Cameroun : 328 milliards FCFA d’incitations fiscales en 6 ans
Un levier budgétaire pour doper l’investissement direct
Cette importante renonciation fiscale matérialise l’application des dispositions de la loi de 2013 révisée, fixant les incitations à l’investissement privé au Cameroun. À travers des exonérations douanières, des réductions d’impôts sur les sociétés et des facilités administratives gérées par l’Agence de Promotion des Investissements (API), les autorités de Yaoundé tentent de réduire le coût initial d’implantation des entreprises locales et multinationales.
Le déploiement de ces incitations s’est concentré sur plusieurs objectifs prioritaires :
- Attraction des capitaux étrangers et nationaux : Inciter les opérateurs à choisir la place camerounaise pour le déploiement de projets industriels d’envergure.
- Soutien à la politique d’import-substitution : Alléger les charges fiscales des structures engagées dans la transformation locale des matières premières pour réduire la dépendance aux importations.
- Création d’emplois : Conditionner l’accès aux avantages fiscaux à l’embauche et à la formation de la main-d’œuvre locale.
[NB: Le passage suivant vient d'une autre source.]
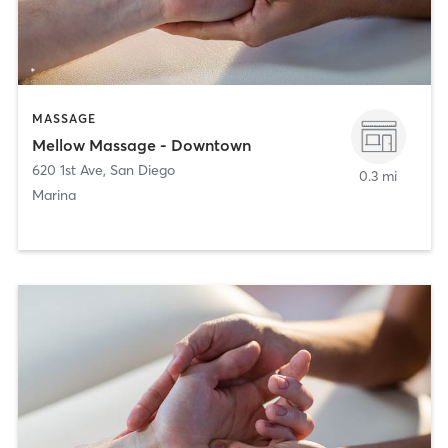
MASSAGE
Mellow Massage - Downtown
620 1st Ave
,
San Diego
0.3 mi
Marina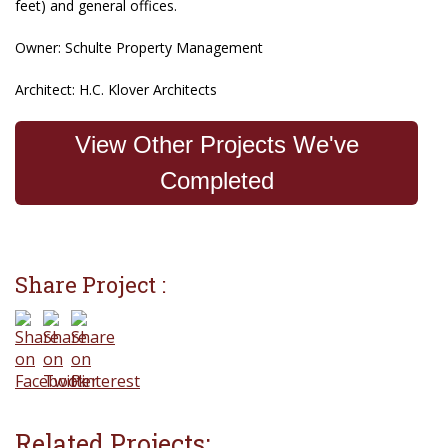
feet) and general offices.
Owner: Schulte Property Management
Architect: H.C. Klover Architects
View Other Projects We've
Completed
Share Project :
Related Projects: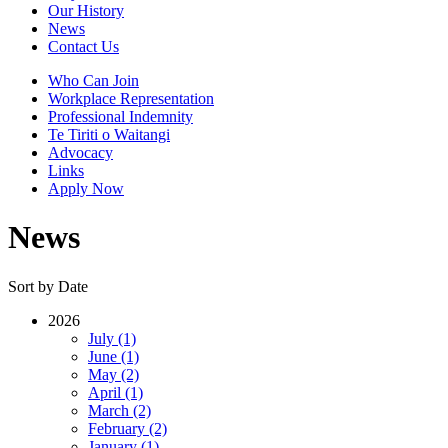
Our History
News
Contact Us
Who Can Join
Workplace Representation
Professional Indemnity
Te Tiriti o Waitangi
Advocacy
Links
Apply Now
News
Sort by Date
2026
July (1)
June (1)
May (2)
April (1)
March (2)
February (2)
January (1)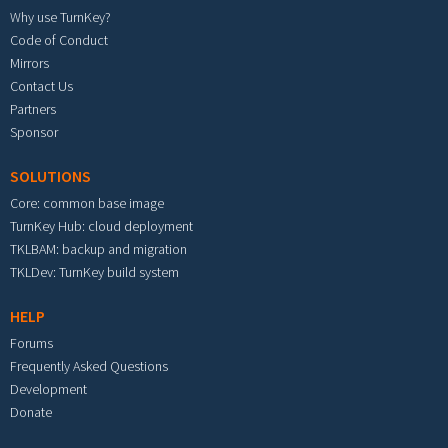
Why use TurnKey?
Code of Conduct
Mirrors
Contact Us
Partners
Sponsor
SOLUTIONS
Core: common base image
TurnKey Hub: cloud deployment
TKLBAM: backup and migration
TKLDev: TurnKey build system
HELP
Forums
Frequently Asked Questions
Development
Donate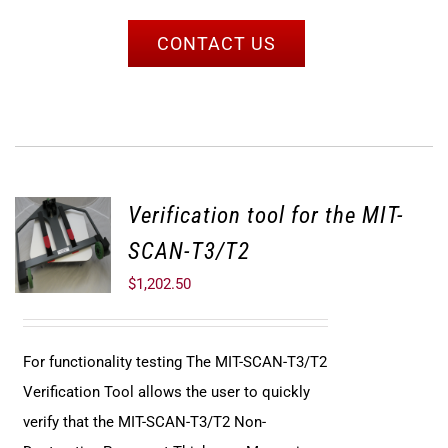
CONTACT US
Verification tool for the MIT-
SCAN-T3/T2
$
1,202.50
For functionality testing The MIT-SCAN-T3/T2
Verification Tool allows the user to quickly
verify that the MIT-SCAN-T3/T2 Non-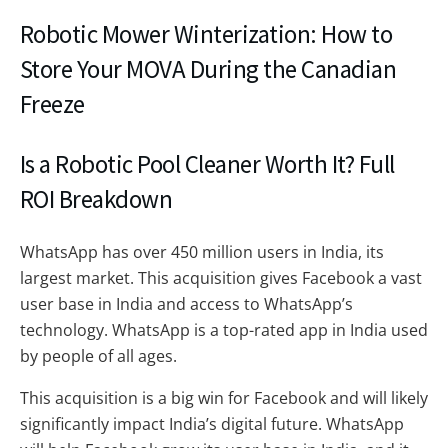
Robotic Mower Winterization: How to
Store Your MOVA During the Canadian
Freeze
Is a Robotic Pool Cleaner Worth It? Full
ROI Breakdown
WhatsApp has over 450 million users in India, its
largest market. This acquisition gives Facebook a vast
user base in India and access to WhatsApp’s
technology. WhatsApp is a top-rated app in India used
by people of all ages.
This acquisition is a big win for Facebook and will likely
significantly impact India’s digital future. WhatsApp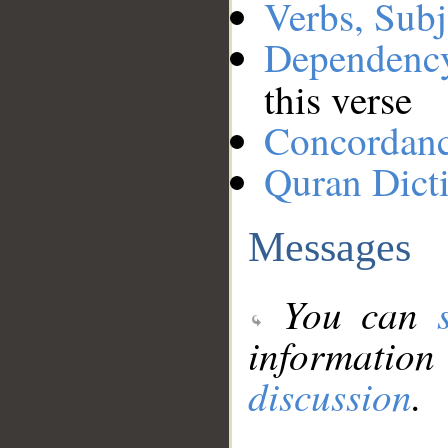
Verbs, Subj
Dependenc
this verse
Concordan
Quran Dict
Messages
You can
information
discussion
.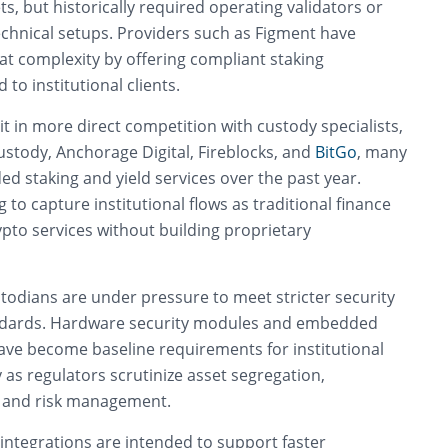
ts, but historically required operating validators or
echnical setups. Providers such as Figment have
at complexity by offering compliant staking
 to institutional clients.
it in more direct competition with custody specialists,
ustody, Anchorage Digital, Fireblocks, and
BitGo
, many
d staking and yield services over the past year.
 to capture institutional flows as traditional finance
rypto services without building proprietary
todians are under pressure to meet stricter security
dards. Hardware security modules and embedded
ave become baseline requirements for institutional
y as regulators scrutinize asset segregation,
, and risk management.
t integrations are intended to support faster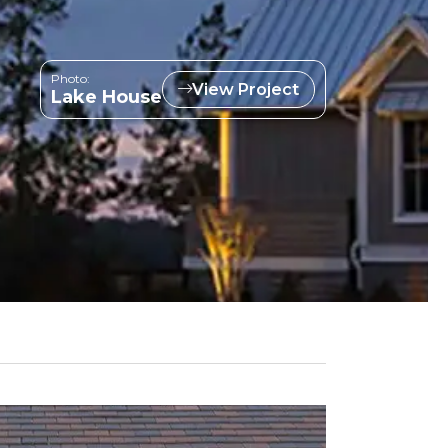
Photo:
View Project
Lake House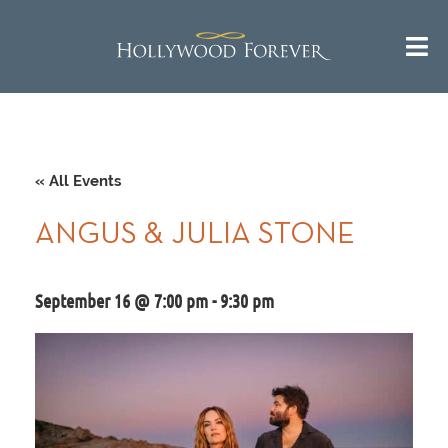
« All Events
ANGUS & JULIA STONE
September 16 @ 7:00 pm
-
9:30 pm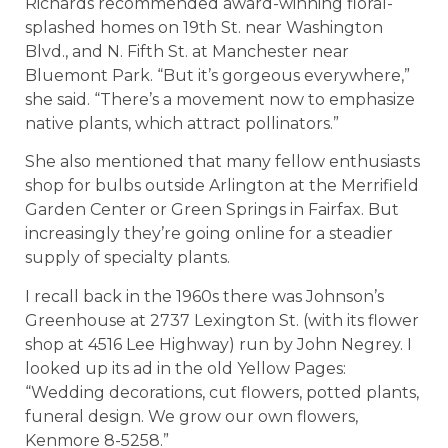
Richards recommended award-winning floral-
splashed homes on 19th St. near Washington
Blvd., and N. Fifth St. at Manchester near
Bluemont Park. “But it’s gorgeous everywhere,”
she said. “There’s a movement now to emphasize
native plants, which attract pollinators.”
She also mentioned that many fellow enthusiasts
shop for bulbs outside Arlington at the Merrifield
Garden Center or Green Springs in Fairfax. But
increasingly they’re going online for a steadier
supply of specialty plants.
I recall back in the 1960s there was Johnson’s
Greenhouse at 2737 Lexington St. (with its flower
shop at 4516 Lee Highway) run by John Negrey. I
looked up its ad in the old Yellow Pages:
“Wedding decorations, cut flowers, potted plants,
funeral design. We grow our own flowers,
Kenmore 8-5258.”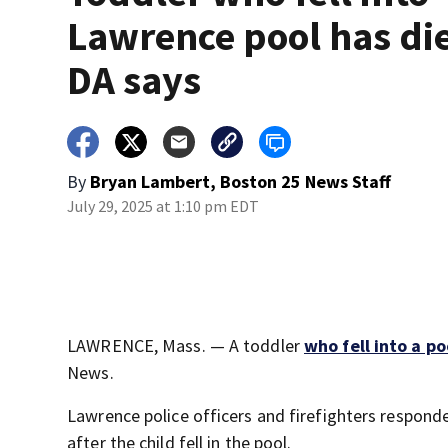
Lawrence pool has di
DA says
By
Bryan Lambert, Boston 25 News Staff
July 29, 2025 at 1:10 pm EDT
LAWRENCE, Mass. — A toddler
who fell into a p
News.
Lawrence police officers and firefighters respond
after the child fell in the pool.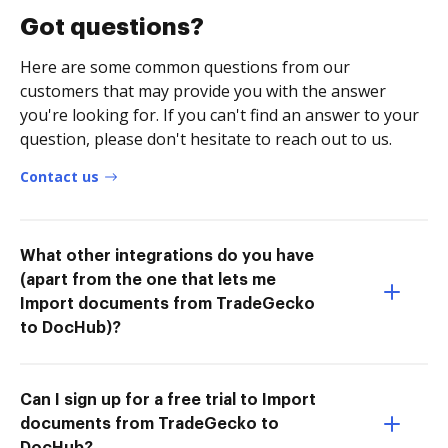
Got questions?
Here are some common questions from our
customers that may provide you with the answer
you're looking for. If you can't find an answer to your
question, please don't hesitate to reach out to us.
Contact us
What other integrations do you have
(apart from the one that lets me
Import documents from TradeGecko
to DocHub)?
Can I sign up for a free trial to Import
documents from TradeGecko to
DocHub?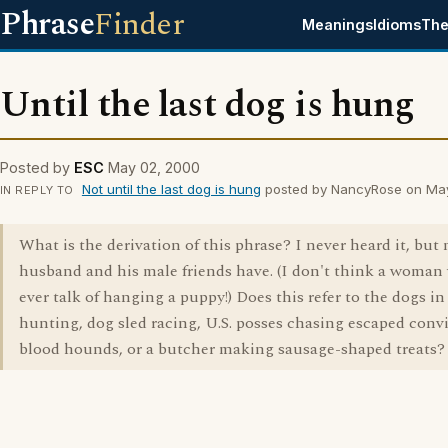
Phrase
Finder
Meanings
Idioms
The
Until the last dog is hung
Posted by
ESC
May 02, 2000
Not until the last dog is hung
posted by NancyRose on Ma
IN REPLY TO
What is the derivation of this phrase? I never heard it, but
husband and his male friends have. (I don't think a woman
ever talk of hanging a puppy!) Does this refer to the dogs in
hunting, dog sled racing, U.S. posses chasing escaped conv
blood hounds, or a butcher making sausage-shaped treats?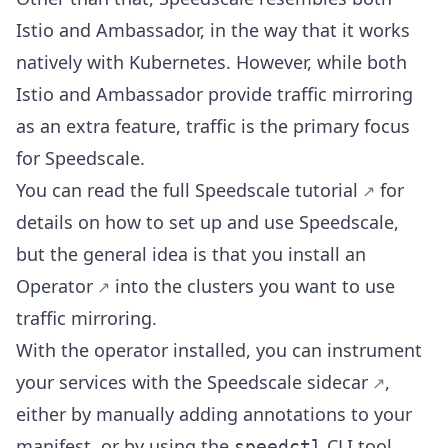
Istio and Ambassador, in the way that it works
natively with Kubernetes. However, while both
Istio and Ambassador provide traffic mirroring
as an extra feature, traffic is the primary focus
for Speedscale.
You can read the
full Speedscale tutorial
for
details on how to set up and use Speedscale,
but the general idea is that you install an
Operator
into the clusters you want to use
traffic mirroring.
With the operator installed, you can instrument
your services with the
Speedscale sidecar
,
either by manually adding annotations to your
manifest, or by using the
CLI tool.
speedctl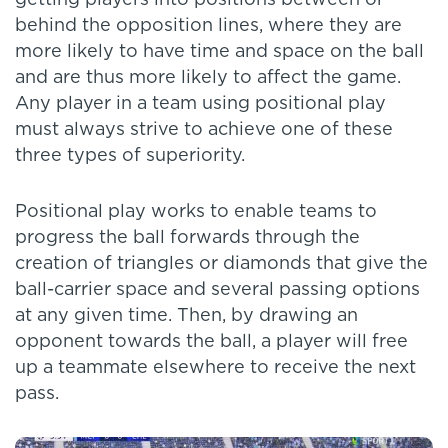
behind the opposition lines, where they are
more likely to have time and space on the ball
and are thus more likely to affect the game.
Any player in a team using positional play
must always strive to achieve one of these
three types of superiority.
Positional play works to enable teams to
progress the ball forwards through the
creation of triangles or diamonds that give the
ball-carrier space and several passing options
at any given time. Then, by drawing an
opponent towards the ball, a player will free
up a teammate elsewhere to receive the next
pass.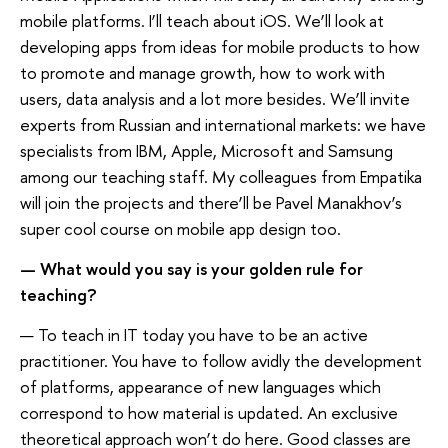
mobile platforms. I’ll teach about iOS. We’ll look at
developing apps from ideas for mobile products to how
to promote and manage growth, how to work with
users, data analysis and a lot more besides. We’ll invite
experts from Russian and international markets: we have
specialists from IBM, Apple, Microsoft and Samsung
among our teaching staff. My colleagues from Empatika
will join the projects and there’ll be Pavel Manakhov’s
super cool course on mobile app design too.
— What would you say is your golden rule for
teaching?
— To teach in IT today you have to be an active
practitioner. You have to follow avidly the development
of platforms, appearance of new languages which
correspond to how material is updated. An exclusive
theoretical approach won’t do here. Good classes are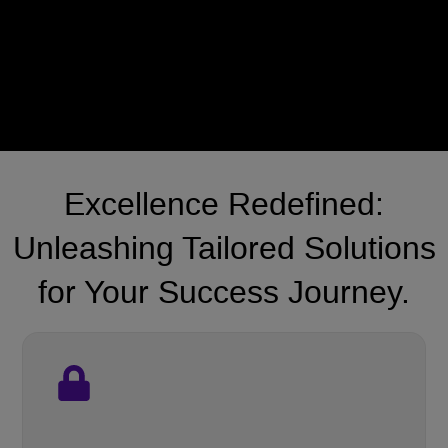
Excellence Redefined:
Unleashing Tailored Solutions
for Your Success Journey.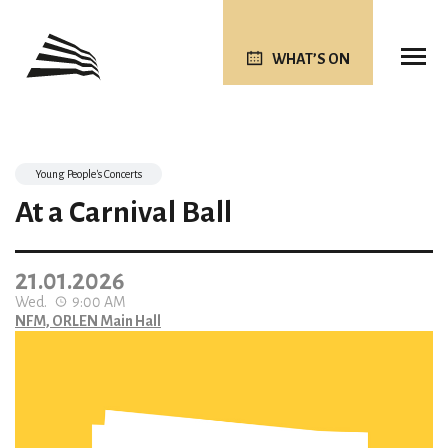
WHAT’S ON
Young People's Concerts
At a Carnival Ball
21.01.2026
Wed.
9:00 AM
NFM, ORLEN Main Hall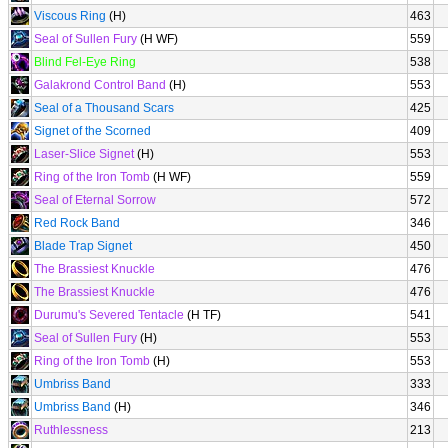
Viscous Ring
(H)
463
Seal of Sullen Fury
(H WF)
559
Blind Fel-Eye Ring
538
Galakrond Control Band
(H)
553
Seal of a Thousand Scars
425
Signet of the Scorned
409
Laser-Slice Signet
(H)
553
Ring of the Iron Tomb
(H WF)
559
Seal of Eternal Sorrow
572
Red Rock Band
346
Blade Trap Signet
450
The Brassiest Knuckle
476
The Brassiest Knuckle
476
Durumu's Severed Tentacle
(H TF)
541
Seal of Sullen Fury
(H)
553
Ring of the Iron Tomb
(H)
553
Umbriss Band
333
Umbriss Band
(H)
346
Ruthlessness
213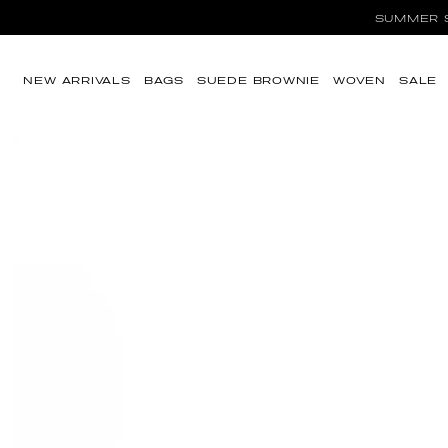
SUMMER SA
Skip to content
NEW ARRIVALS
BAGS
SUEDE BROWNIE
WOVEN
SALE
Skip to product
information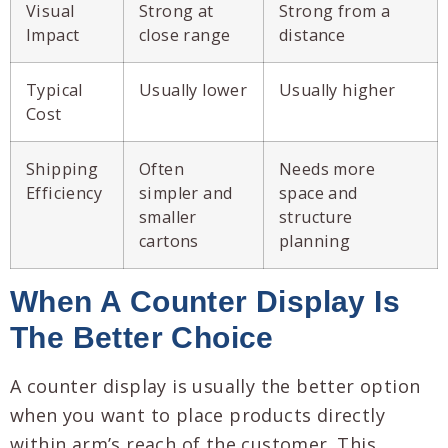
Visual
Strong at
Strong from a
Impact
close range
distance
Typical
Usually lower
Usually higher
Cost
Shipping
Often
Needs more
Efficiency
simpler and
space and
smaller
structure
cartons
planning
When A Counter Display Is
The Better Choice
A counter display is usually the better option
when you want to place products directly
within arm’s reach of the customer. This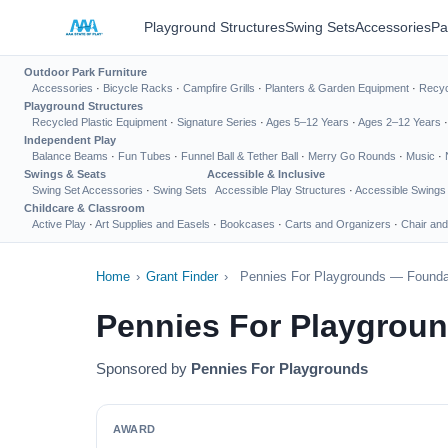
Playground Structures
Swing Sets
Accessories
Pa
Outdoor Park Furniture
Accessories
·
Bicycle Racks
·
Campfire Grills
·
Planters & Garden Equipment
·
Recyc
Playground Structures
Recycled Plastic Equipment
·
Signature Series
·
Ages 5–12 Years
·
Ages 2–12 Years
Independent Play
Balance Beams
·
Fun Tubes
·
Funnel Ball & Tether Ball
·
Merry Go Rounds
·
Music
·
Swings & Seats
Accessible & Inclusive
Swing Set Accessories
·
Swing Sets
Accessible Play Structures
·
Accessible Swings
Childcare & Classroom
Active Play
·
Art Supplies and Easels
·
Bookcases
·
Carts and Organizers
·
Chair and
Home
›
Grant Finder
›
Pennies For Playgrounds — Foundat
Pennies For Playgrou
Sponsored by
Pennies For Playgrounds
AWARD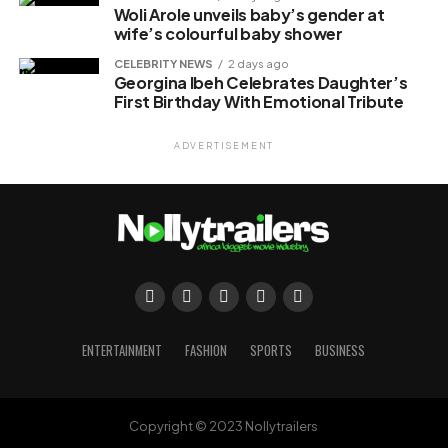
Woli Arole unveils baby’s gender at
wife’s colourful baby shower
CELEBRITY NEWS
2 days ago
Georgina Ibeh Celebrates Daughter’s
First Birthday With Emotional Tribute
ADVERTISEMENT
ENTERTAINMENT
FASHION
SPORTS
BUSINESS
Copyright © 2023 Nollytrailers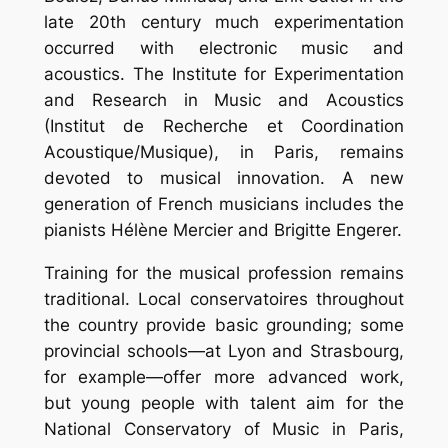
late 20th century much experimentation
occurred with electronic music and
acoustics. The Institute for Experimentation
and Research in Music and Acoustics
(Institut de Recherche et Coordination
Acoustique/Musique), in Paris, remains
devoted to musical innovation. A new
generation of French musicians includes the
pianists Hélène Mercier and Brigitte Engerer.
Training for the musical profession remains
traditional. Local conservatoires throughout
the country provide basic grounding; some
provincial schools—at Lyon and Strasbourg,
for example—offer more advanced work,
but young people with talent aim for the
National Conservatory of Music in Paris,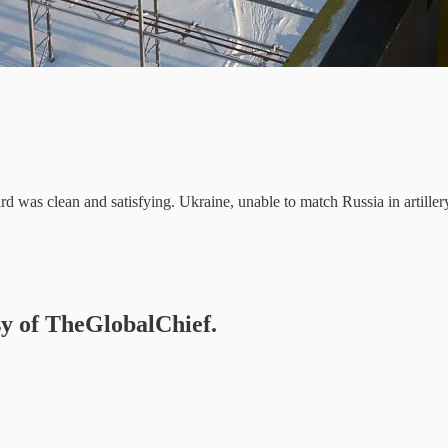
ard was clean and satisfying. Ukraine, unable to match Russia in artil
esy of TheGlobalChief.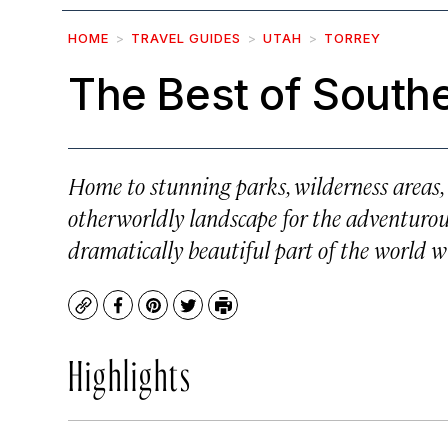
HOME
TRAVEL GUIDES
UTAH
TORREY
The Best of South
Home to stunning parks, wilderness areas, 
otherworldly landscape for the adventurous 
dramatically beautiful part of the world wi
Copy
Facebook
Pinterest
Twitter
Print
Highlights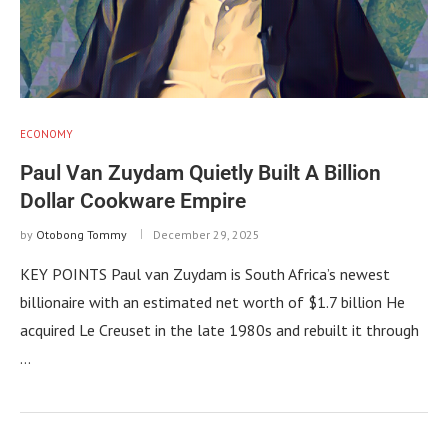
ECONOMY
Paul Van Zuydam Quietly Built A Billion
Dollar Cookware Empire
by
Otobong Tommy
December 29, 2025
KEY POINTS Paul van Zuydam is South Africa’s newest
billionaire with an estimated net worth of $1.7 billion He
acquired Le Creuset in the late 1980s and rebuilt it through
…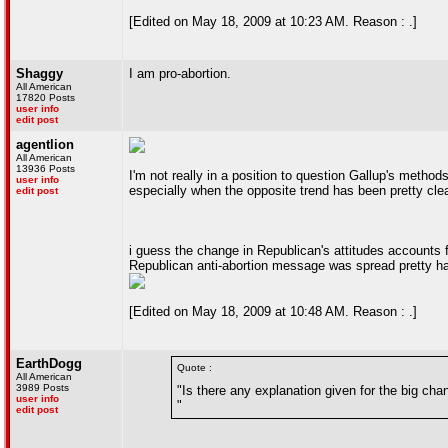
[Edited on May 18, 2009 at 10:23 AM. Reason : .]
Shaggy
I am pro-abortion.
All American
17820 Posts
user info
edit post
agentlion
All American
13936 Posts
I'm not really in a position to question Gallup's method
user info
especially when the opposite trend has been pretty clea
edit post
i guess the change in Republican's attitudes accounts f
Republican anti-abortion message was spread pretty har
[Edited on May 18, 2009 at 10:48 AM. Reason : .]
EarthDogg
Quote :
All American
3989 Posts
"Is there any explanation given for the big ch
user info
"
edit post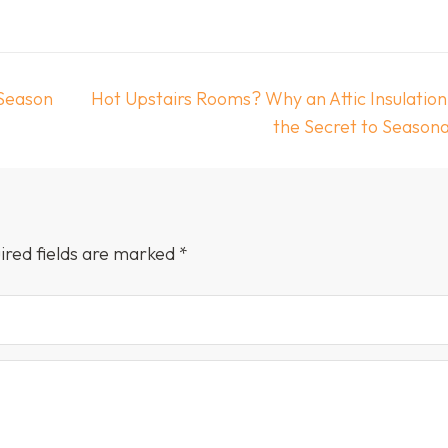
 Season
Hot Upstairs Rooms? Why an Attic Insulation
the Secret to Season
ired fields are marked
*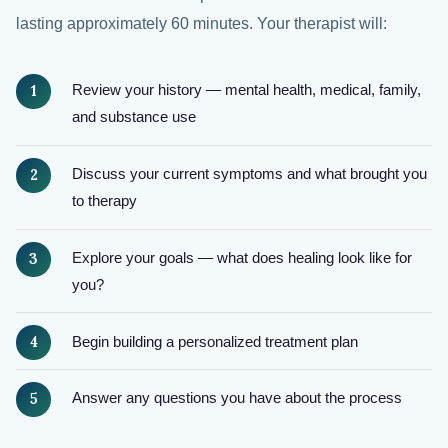
lasting approximately 60 minutes. Your therapist will:
Review your history — mental health, medical, family,
and substance use
Discuss your current symptoms and what brought you
to therapy
Explore your goals — what does healing look like for
you?
Begin building a personalized treatment plan
Answer any questions you have about the process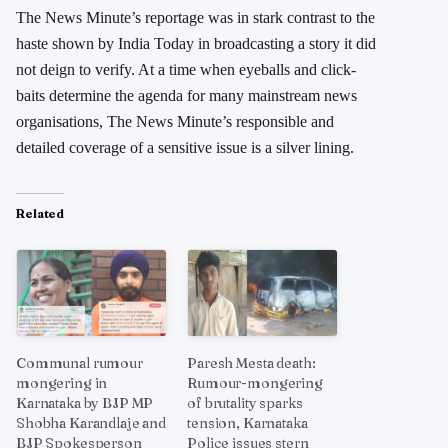
The News Minute’s reportage was in stark contrast to the
haste shown by India Today in broadcasting a story it did
not deign to verify. At a time when eyeballs and click-
baits determine the agenda for many mainstream news
organisations, The News Minute’s responsible and
detailed coverage of a sensitive issue is a silver lining.
Related
Communal rumour
Paresh Mesta death:
mongering in
Rumour-mongering
Karnataka by BJP MP
of brutality sparks
Shobha Karandlaje and
tension, Karnataka
BJP Spokesperson
Police issues stern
L’heure du bilan sur l’efficacité des exonérations
Si ce soutien massif de 328 milliards de FCFA témoigne de la volonté gouvernementale de s’affirmer comme un partenaire majeur du secteur privé, il soulève également des questions cruciales au sein de l’administration financière. Le principal défi consiste à évaluer le retour sur investissement de ces cadeaux fiscaux en termes de création réelle de richesses, de recettes fiscales futures de second niveau et de dynamisation globale de l’emploi.
L’Analyse IBA
Le sacrifice de 328 milliards de FCFA de recettes fiscales consenti par le Cameroun met en lumière le paradoxe des politiques d’attractivité en Afrique centrale. Dans une sous-région CEMAC où les budgets nationaux sont structurellement sous pression, l’utilisation agressive de l’arme fiscale est indispensable pour compenser les lourdeurs bureaucratiques et le coût élevé des facteurs de production (énergie, logistique, télécoms). Pour l’intelligence économique du pays, ce bilan sur six ans impose un changement de paradigme. L’incitation fiscale ne doit plus être perçue comme un chèque en blanc sectoriel, mais comme un contrat de performance strict. À l’ère de la ZLECAF, le Cameroun ne peut plus se permettre d’éroder sa base fiscale sans une garantie d’intégration des PME locales dans les chaînes de valeur des grandes entreprises bénéficiaires. L’enjeu de l’émergence économique passera par un ciblage chirurgical de ces aides vers les secteurs à forte valeur ajoutée technologique et agricole, plutôt que vers des activités commerciales de pure opportunité.